§ TRECHO:
# # # # # # #

Com um mundo na palma da mão, é cada vez mais fácil e prático pesquisar e comprar itens de consumo. No Brasil, o e-commerce tem ganhado notoriedade constante. Segundo uma pesquisa da plataforma de pagamentos Nuvei, o comércio eletrônico deve movimentar mais de US$ 585 bilhões (R$ 3,13 trilhões) nos próximos dois anos. Apenas em 2024, o setor varejista registrou um volume de operações de US$ 137,3 bilhões (R$ 734,55 bilhões).
Diante desse cenário, abrir novas lojas físicas pode parecer uma decisão arriscada ou até mesmo ultrapassada. No entanto, marcas como Dudalina, Grupo Boticário e CVC mostram que a aposta em pontos de venda presenciais continua firme, impulsionada especialmente pelo trabalho de seus franqueados.
Embora vá contra a maré digital, os dados da Associação Brasileira de Franchising (ABF) revelam que esse modelo de negócio segue em expansão. No segundo trimestre deste ano, o faturamento do setor de franquias cresceu 14% em relação ao mesmo período do ano anterior, alcançando quase R$ 70 bilhões.
Com o consumidor no centro da estratégia, o setor procura oferecer uma jornada de compra mais fluida, unindo conveniência, sensorialidade e emoção, mas, acima de tudo, reforçando seu diferencial competitivo.
Relevância
Muitas redes varejistas ainda obtêm a maior parte de seu faturamento nas lojas físicas. De acordo com Renata Viacava, diretora de marca da Dudalina, 70% das vendas da empresa são realizadas presencialmente. Ela afirma que essas unidades continuam sendo um importante canal de conexão com o público e fortalecimento do branding.Só neste ano, a Dudalina inaugurou 15 novas franquias e pretende chegar a 30 até 2026. “Queremos que cada cliente, em qualquer lugar do Brasil, viva a mesma experiência de atendimento, qualidade e estilo que nos tornou referência no segmento”, declarou Viacava em comunicado. Segundo ela, estar presente em diferentes regiões amplia o reconhecimento da marca, o que pode impulsionar as vendas.
A loja física, como explica Patricia Cotti, professora da FIA Business School, é um elemento de diferenciação, presença, criação e, acima de tudo, de relacionamento com o consumidor. Como contraponto, Ulysses Reis, professor da Faculdade Getulio Vargas (FGV) e gerente de varejo da Strong Business School (SBS), lembra que boa parte dessa expansão ocorre por meio do modelo de franquias. Ele observa que, nessa estratégia, o risco recai principalmente sobre o franqueado, enquanto o franqueador se beneficia com o aumento da receita via venda de produtos, serviços, treinamentos e maior exposição da marca.

# # # # # # #

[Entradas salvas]
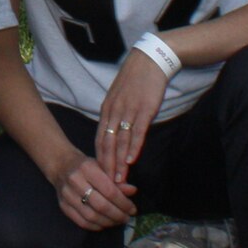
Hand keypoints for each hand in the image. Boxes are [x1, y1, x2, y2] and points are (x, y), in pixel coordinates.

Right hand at [47, 152, 135, 232]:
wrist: (61, 165)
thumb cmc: (86, 166)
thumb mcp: (103, 167)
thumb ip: (117, 181)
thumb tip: (133, 191)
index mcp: (87, 169)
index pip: (109, 191)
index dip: (123, 203)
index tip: (132, 209)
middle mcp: (74, 181)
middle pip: (101, 206)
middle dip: (118, 215)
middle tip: (127, 218)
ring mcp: (66, 195)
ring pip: (91, 216)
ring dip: (108, 222)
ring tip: (118, 221)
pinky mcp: (62, 205)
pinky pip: (81, 222)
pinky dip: (96, 226)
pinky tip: (104, 223)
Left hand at [95, 50, 168, 184]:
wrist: (148, 62)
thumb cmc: (135, 81)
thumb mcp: (119, 98)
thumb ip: (116, 116)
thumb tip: (115, 134)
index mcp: (106, 110)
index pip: (99, 139)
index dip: (99, 158)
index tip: (99, 175)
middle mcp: (113, 112)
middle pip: (107, 143)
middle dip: (107, 165)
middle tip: (107, 185)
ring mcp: (128, 112)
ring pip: (120, 141)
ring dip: (119, 162)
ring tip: (118, 180)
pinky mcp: (143, 110)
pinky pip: (136, 132)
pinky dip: (133, 147)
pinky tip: (131, 160)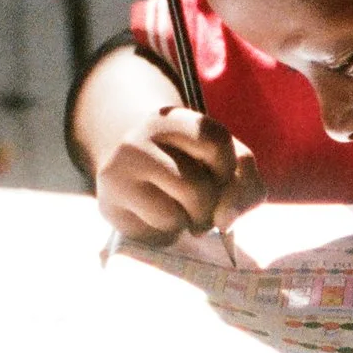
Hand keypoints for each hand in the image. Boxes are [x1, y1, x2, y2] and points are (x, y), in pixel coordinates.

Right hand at [96, 106, 263, 240]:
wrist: (131, 171)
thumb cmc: (188, 165)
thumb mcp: (221, 161)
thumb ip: (243, 184)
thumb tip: (225, 221)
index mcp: (172, 119)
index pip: (215, 140)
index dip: (229, 167)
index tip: (221, 176)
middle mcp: (139, 140)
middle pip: (198, 189)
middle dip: (211, 210)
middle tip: (204, 207)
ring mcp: (120, 171)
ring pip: (176, 215)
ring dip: (190, 224)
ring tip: (181, 212)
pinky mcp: (109, 204)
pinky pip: (155, 232)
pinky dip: (169, 233)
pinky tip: (159, 219)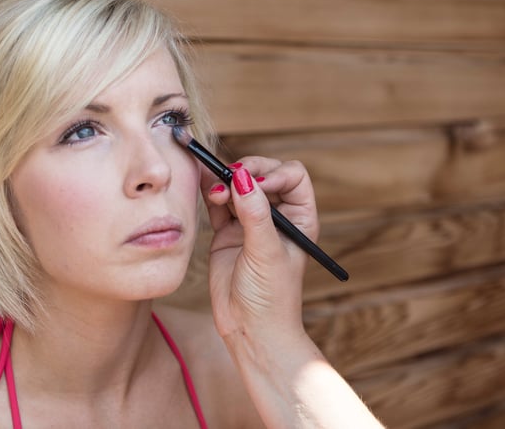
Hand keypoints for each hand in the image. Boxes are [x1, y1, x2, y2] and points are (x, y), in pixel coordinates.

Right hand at [202, 156, 319, 339]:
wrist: (250, 331)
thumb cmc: (271, 298)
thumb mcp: (266, 253)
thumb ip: (255, 214)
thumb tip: (243, 178)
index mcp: (299, 217)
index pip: (292, 176)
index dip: (274, 173)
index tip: (256, 185)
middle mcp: (276, 216)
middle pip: (262, 175)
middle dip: (245, 172)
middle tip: (229, 179)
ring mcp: (250, 222)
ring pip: (237, 186)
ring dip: (224, 181)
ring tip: (214, 191)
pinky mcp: (227, 232)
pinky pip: (218, 203)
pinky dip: (210, 193)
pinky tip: (205, 190)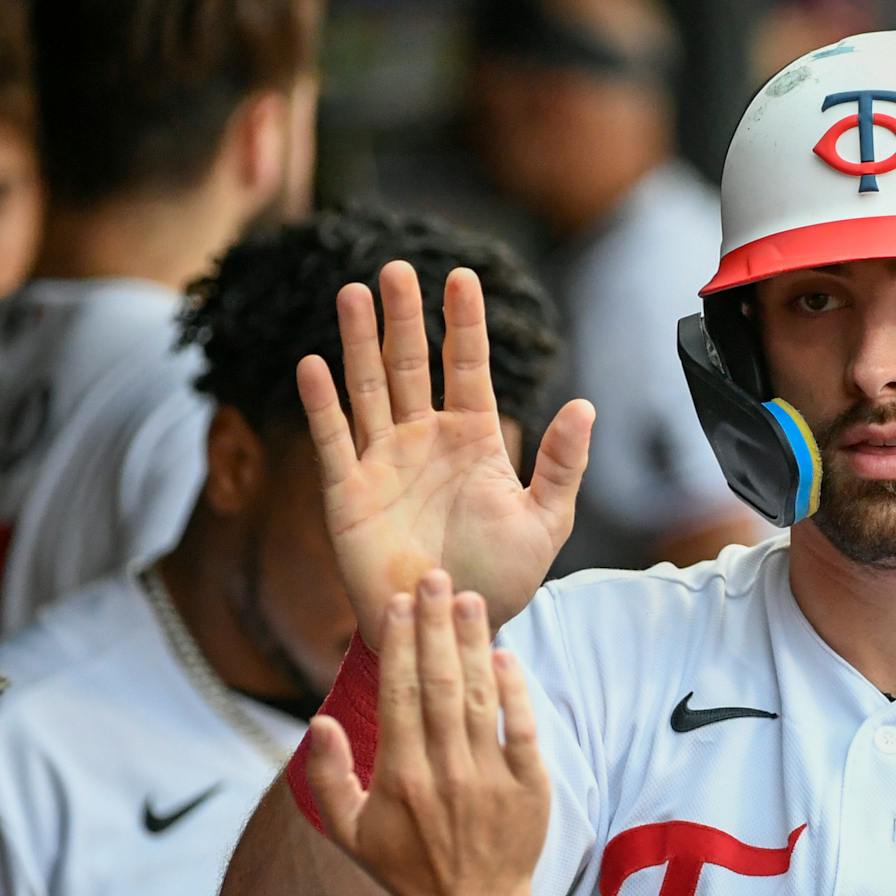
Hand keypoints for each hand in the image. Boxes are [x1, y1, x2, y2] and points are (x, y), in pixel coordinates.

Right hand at [299, 263, 593, 638]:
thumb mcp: (545, 522)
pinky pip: (333, 441)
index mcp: (472, 439)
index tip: (462, 276)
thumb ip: (563, 465)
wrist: (449, 625)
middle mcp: (423, 440)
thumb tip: (584, 405)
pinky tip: (311, 364)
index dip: (464, 323)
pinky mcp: (348, 493)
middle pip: (409, 364)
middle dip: (404, 317)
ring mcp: (383, 462)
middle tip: (398, 269)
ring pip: (368, 388)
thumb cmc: (497, 580)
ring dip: (359, 342)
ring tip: (354, 293)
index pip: (467, 367)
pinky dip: (322, 405)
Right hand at [302, 570, 550, 895]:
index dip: (400, 643)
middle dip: (436, 626)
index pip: (399, 694)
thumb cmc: (403, 870)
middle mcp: (446, 774)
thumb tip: (319, 719)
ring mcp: (491, 780)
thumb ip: (327, 775)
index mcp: (400, 777)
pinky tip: (504, 656)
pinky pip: (523, 729)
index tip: (398, 601)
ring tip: (468, 600)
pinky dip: (515, 691)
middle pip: (440, 684)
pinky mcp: (531, 789)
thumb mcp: (348, 831)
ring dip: (473, 644)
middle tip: (435, 577)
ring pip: (479, 698)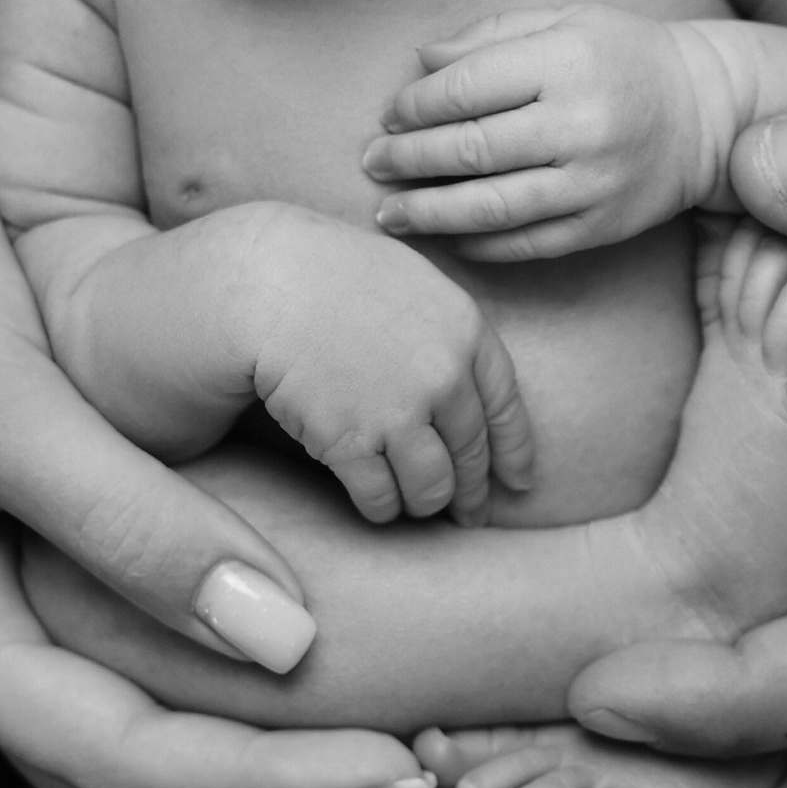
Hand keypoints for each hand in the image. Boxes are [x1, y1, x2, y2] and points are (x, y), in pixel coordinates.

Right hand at [0, 40, 450, 787]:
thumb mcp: (0, 395)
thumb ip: (134, 525)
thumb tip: (283, 644)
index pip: (128, 757)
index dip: (270, 781)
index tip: (411, 775)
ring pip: (140, 752)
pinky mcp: (37, 520)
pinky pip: (148, 656)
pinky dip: (230, 709)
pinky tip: (311, 728)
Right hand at [215, 205, 537, 522]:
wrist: (268, 282)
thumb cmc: (331, 271)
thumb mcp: (412, 281)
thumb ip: (448, 331)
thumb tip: (466, 381)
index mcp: (465, 330)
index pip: (506, 408)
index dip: (515, 452)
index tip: (519, 482)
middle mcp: (444, 376)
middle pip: (470, 454)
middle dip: (473, 494)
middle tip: (470, 515)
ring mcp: (399, 413)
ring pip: (430, 487)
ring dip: (424, 504)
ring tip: (416, 507)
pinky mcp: (352, 443)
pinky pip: (380, 497)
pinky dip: (381, 508)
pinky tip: (376, 505)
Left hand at [365, 5, 727, 257]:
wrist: (705, 112)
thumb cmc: (622, 56)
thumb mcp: (564, 20)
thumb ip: (490, 36)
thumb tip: (419, 62)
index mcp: (567, 61)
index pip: (466, 88)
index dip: (415, 105)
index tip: (390, 114)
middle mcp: (581, 124)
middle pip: (469, 150)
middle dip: (407, 160)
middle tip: (373, 162)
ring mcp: (593, 183)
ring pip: (489, 207)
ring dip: (427, 212)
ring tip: (389, 211)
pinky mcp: (601, 227)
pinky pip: (523, 244)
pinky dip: (473, 243)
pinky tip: (444, 234)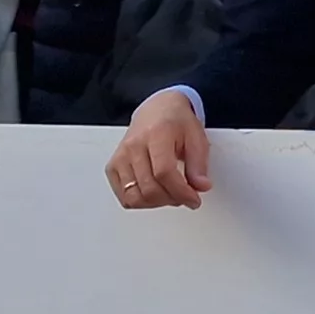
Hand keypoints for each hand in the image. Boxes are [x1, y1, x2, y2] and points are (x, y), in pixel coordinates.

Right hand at [108, 90, 212, 209]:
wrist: (157, 110)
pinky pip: (124, 197)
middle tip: (186, 197)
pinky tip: (155, 193)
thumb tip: (201, 187)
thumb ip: (199, 164)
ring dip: (156, 203)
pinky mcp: (113, 167)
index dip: (181, 192)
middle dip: (172, 199)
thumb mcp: (196, 137)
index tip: (194, 199)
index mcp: (156, 134)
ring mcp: (120, 157)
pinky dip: (141, 202)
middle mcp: (133, 146)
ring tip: (171, 194)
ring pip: (134, 197)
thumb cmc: (176, 122)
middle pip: (149, 188)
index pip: (164, 172)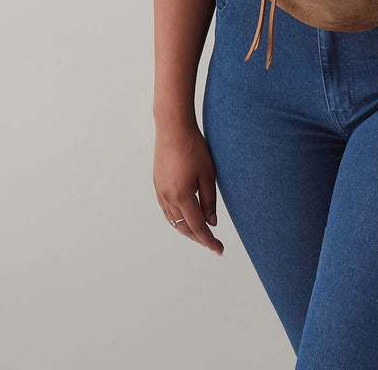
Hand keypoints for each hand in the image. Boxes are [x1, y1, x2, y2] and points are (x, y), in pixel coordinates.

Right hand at [153, 120, 223, 255]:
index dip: (209, 240)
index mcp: (182, 195)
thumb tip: (212, 222)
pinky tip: (186, 219)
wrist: (173, 128)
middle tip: (213, 244)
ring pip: (173, 221)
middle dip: (199, 238)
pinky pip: (167, 211)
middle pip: (183, 227)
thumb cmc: (194, 147)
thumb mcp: (208, 174)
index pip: (197, 226)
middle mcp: (168, 197)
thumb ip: (209, 200)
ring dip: (187, 230)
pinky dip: (177, 220)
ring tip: (202, 235)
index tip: (219, 250)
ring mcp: (160, 191)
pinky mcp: (158, 185)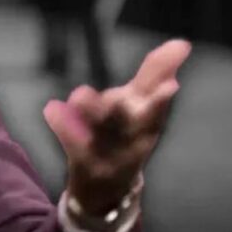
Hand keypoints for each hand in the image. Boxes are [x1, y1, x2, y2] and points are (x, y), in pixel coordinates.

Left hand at [43, 39, 191, 214]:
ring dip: (92, 113)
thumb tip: (180, 43)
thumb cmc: (128, 135)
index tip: (170, 86)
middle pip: (130, 122)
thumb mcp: (145, 107)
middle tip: (121, 96)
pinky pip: (71, 142)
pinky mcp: (85, 164)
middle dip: (125, 110)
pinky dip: (62, 125)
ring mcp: (108, 155)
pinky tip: (51, 108)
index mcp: (148, 122)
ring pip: (101, 133)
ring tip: (81, 93)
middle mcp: (132, 140)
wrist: (106, 188)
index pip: (157, 104)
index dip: (162, 97)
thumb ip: (156, 74)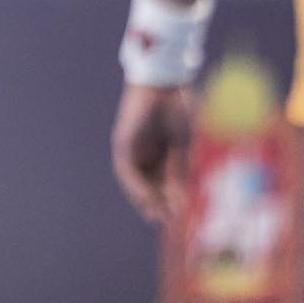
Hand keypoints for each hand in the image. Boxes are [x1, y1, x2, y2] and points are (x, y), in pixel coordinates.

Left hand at [112, 82, 194, 223]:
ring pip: (133, 181)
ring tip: (156, 215)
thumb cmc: (177, 108)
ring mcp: (131, 147)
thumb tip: (181, 201)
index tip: (177, 216)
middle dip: (155, 204)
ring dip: (144, 199)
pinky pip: (126, 169)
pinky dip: (135, 186)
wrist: (166, 82)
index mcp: (158, 151)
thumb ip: (178, 172)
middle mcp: (142, 152)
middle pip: (145, 185)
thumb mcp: (180, 146)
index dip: (167, 201)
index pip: (160, 183)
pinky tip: (147, 198)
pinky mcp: (122, 142)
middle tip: (166, 221)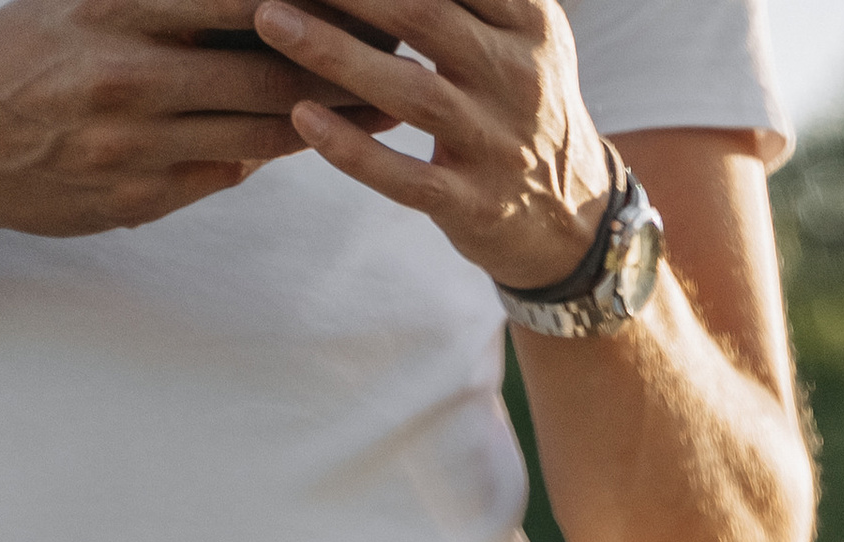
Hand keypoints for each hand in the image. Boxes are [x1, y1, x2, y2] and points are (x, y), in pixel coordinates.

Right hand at [0, 0, 354, 254]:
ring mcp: (139, 141)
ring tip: (389, 101)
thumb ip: (164, 4)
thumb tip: (259, 4)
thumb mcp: (87, 4)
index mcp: (119, 8)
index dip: (309, 1)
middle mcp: (132, 72)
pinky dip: (277, 150)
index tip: (367, 0)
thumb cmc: (31, 55)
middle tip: (403, 52)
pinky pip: (229, 169)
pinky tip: (322, 140)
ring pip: (261, 127)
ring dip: (332, 117)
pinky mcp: (141, 194)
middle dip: (343, 61)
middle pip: (268, 67)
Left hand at [254, 0, 608, 290]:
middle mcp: (518, 79)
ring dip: (335, 55)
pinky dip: (354, 151)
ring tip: (269, 20)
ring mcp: (498, 147)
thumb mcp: (523, 29)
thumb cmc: (520, 100)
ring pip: (412, 95)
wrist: (574, 219)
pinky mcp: (475, 206)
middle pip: (425, 17)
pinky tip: (303, 120)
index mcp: (530, 23)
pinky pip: (408, 178)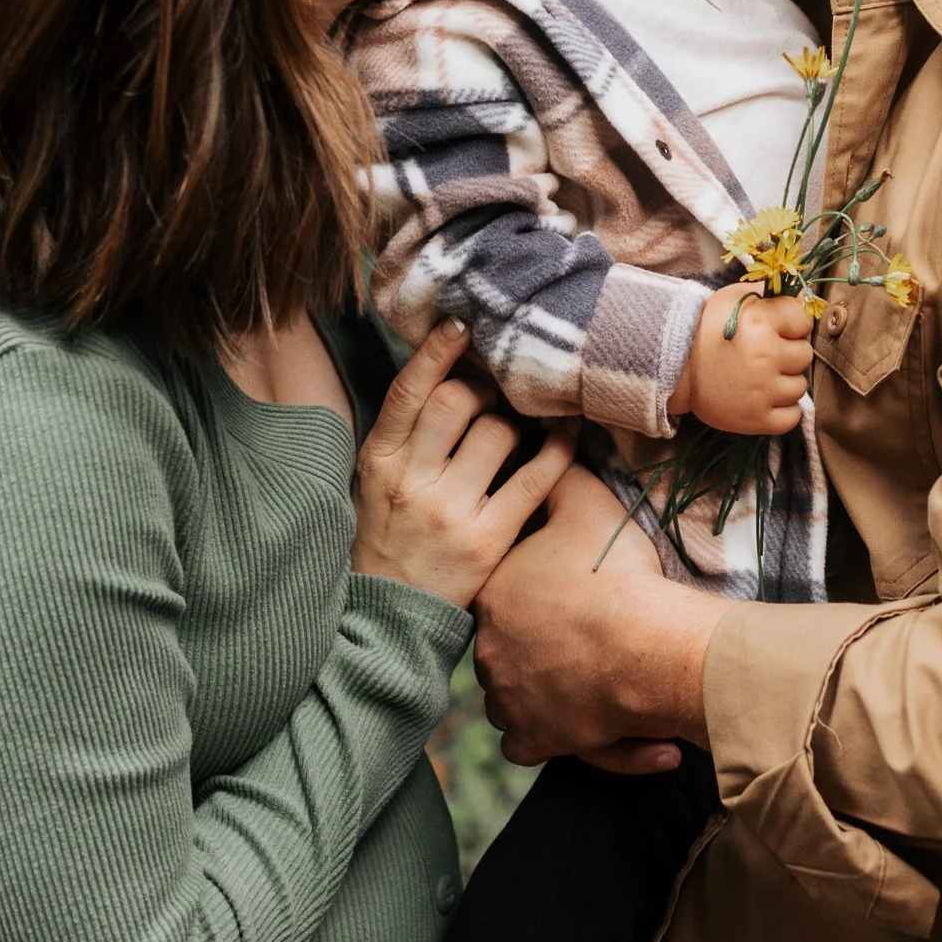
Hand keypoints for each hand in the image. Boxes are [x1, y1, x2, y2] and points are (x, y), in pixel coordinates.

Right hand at [352, 321, 577, 609]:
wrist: (390, 616)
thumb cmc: (387, 534)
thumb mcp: (375, 478)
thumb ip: (404, 431)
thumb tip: (445, 369)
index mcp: (379, 460)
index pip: (409, 391)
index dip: (437, 353)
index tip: (462, 325)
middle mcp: (413, 481)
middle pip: (458, 402)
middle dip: (485, 385)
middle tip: (497, 386)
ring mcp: (451, 511)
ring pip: (499, 432)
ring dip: (517, 417)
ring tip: (520, 420)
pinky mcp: (489, 540)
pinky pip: (534, 479)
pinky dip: (557, 449)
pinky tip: (565, 432)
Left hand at [474, 465, 724, 768]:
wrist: (649, 646)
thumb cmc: (618, 575)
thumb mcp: (587, 504)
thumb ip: (558, 476)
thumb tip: (546, 451)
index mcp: (492, 594)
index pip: (496, 592)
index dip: (529, 590)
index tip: (563, 591)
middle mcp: (487, 650)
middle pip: (501, 646)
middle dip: (535, 644)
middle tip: (583, 635)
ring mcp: (508, 700)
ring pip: (509, 697)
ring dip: (542, 693)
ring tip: (590, 680)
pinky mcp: (535, 740)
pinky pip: (527, 745)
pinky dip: (560, 738)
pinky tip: (600, 725)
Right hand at [670, 283, 813, 432]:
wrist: (673, 369)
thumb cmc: (705, 330)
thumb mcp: (732, 299)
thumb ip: (767, 293)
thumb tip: (801, 296)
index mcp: (759, 322)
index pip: (803, 319)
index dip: (792, 322)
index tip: (778, 327)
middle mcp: (765, 356)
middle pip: (804, 354)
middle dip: (788, 352)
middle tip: (765, 353)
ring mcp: (763, 391)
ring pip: (799, 386)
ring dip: (784, 381)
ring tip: (760, 376)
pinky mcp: (757, 419)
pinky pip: (792, 416)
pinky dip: (783, 409)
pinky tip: (765, 398)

# # # # # # #

Indique se cada afirmação a seguir está de acordo com o trecho, respondendo sim ou não e citando literalmente as palavras do trecho que decidem a resposta. 1. A Dudalina realiza 70% de suas vendas presencialmente. 2. No segundo trimestre, o faturamento do setor de franquias caiu em relação ao mesmo período do ano anterior. 3. Segundo Ulysses Reis, na expansão por franquias o risco recai principalmente sobre o franqueador.

§ RESULTADO DA TAREFA:
1. Sim: "70% das vendas da empresa são realizadas presencialmente".
2. Não: "o faturamento do setor de franquias cresceu 14% em relação ao mesmo período do ano anterior".
3. Não: "o risco recai principalmente sobre o franqueado".